Crimes involving excessive speeding, loud mufflers, street racing and fleeing from police are on the rise in Naperville, prompting authorities to explore a series of solutions.

Trends of "disruptive vehicle behavior" have been escalating since the onset of the COVID-19 pandemic, largely downtown, in parking decks and along Aurora Avenue, Police Chief Robert Marshall told the city council Wednesday. Last summer, police made about 500 traffic stops downtown and issued 280 tickets for loud mufflers, he said. In the first three months of this year, officers made 6,918 stops citywide, 386 downtown and 52 on Aurora Avenue, many of which involved street racing and resulted in citations or warnings.

Officers also have noticed a spike in ATVs, dirt bikes and other unlicensed vehicles on public roads and their drivers violating traffic control signs, Marshall said.

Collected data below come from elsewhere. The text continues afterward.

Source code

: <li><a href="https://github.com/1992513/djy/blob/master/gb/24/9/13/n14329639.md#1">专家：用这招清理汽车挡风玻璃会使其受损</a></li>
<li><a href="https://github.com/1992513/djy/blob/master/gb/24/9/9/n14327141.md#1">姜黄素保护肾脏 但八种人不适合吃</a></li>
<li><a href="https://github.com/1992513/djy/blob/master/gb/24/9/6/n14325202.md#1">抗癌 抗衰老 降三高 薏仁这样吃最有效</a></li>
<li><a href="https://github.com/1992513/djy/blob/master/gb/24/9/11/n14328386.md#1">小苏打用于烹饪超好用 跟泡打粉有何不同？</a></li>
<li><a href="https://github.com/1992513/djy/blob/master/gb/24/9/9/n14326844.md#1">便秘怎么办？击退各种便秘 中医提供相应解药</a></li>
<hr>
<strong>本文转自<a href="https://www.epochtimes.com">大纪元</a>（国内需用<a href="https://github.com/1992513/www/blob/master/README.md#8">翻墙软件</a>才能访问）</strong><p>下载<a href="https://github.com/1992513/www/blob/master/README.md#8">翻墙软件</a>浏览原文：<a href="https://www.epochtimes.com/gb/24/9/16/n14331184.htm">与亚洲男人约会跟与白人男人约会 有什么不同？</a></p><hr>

Of even greater concern is the "tremendous increase" in fleeing or eluding, he said. In 2020, 48 people fled from officers who were trying to make lawful traffic stops, compared to a previous four-year annual average of 19. Seventeen drivers have fled from police so far this year.

"Police presence and strict enforcement efforts alone have not been completely effective at curtailing this type of driving behavior that's very disruptive to our residents, as well as our downtown," Marshall said. "Quite simply, these violators have no fear for the current consequences."

A few residents expressed concerns over the traffic-related disturbances during Wednesday's council meeting, urging city leaders to implement effective solutions.

The issues aren't unique to Naperville, said Marshall, who recently attended a roundtable with other chiefs reporting similar trends and exploring best practices for curbing the behavior statewide.

Naperville officers plan to start tracking down, towing and impounding vehicles involved in class A misdemeanors, such as fleeing a traffic stop - a consequence already permitted under city ordinance but not frequently put into practice, he said. The penalty comes with a $300 towing fee, though Marshall said he would like to see the cost increased to at least $500.

City officials also intend to move forward with installing speed bumps in parking garages and along various downtown streets to prevent speeding and dangerous activity, City Manager Doug Krieger said.

Marshall plans to work with the city's legal counsel and staff members to discuss other "innovative strategies and techniques," which he said could include additional technology or camera use, spike strips, a marketing and social media campaign, the closure of certain streets or top-level parking decks, and a more aggressive fine and penalty structure for repeat traffic offenders.

A list of options is expected to be brought back to the council later this month.

"Our residents and our businesses are suffering because of this behavior," Marshall said. "This has to be a collaborative effort. This cannot just be policing and enforcement because enforcement hasn't solved the problem."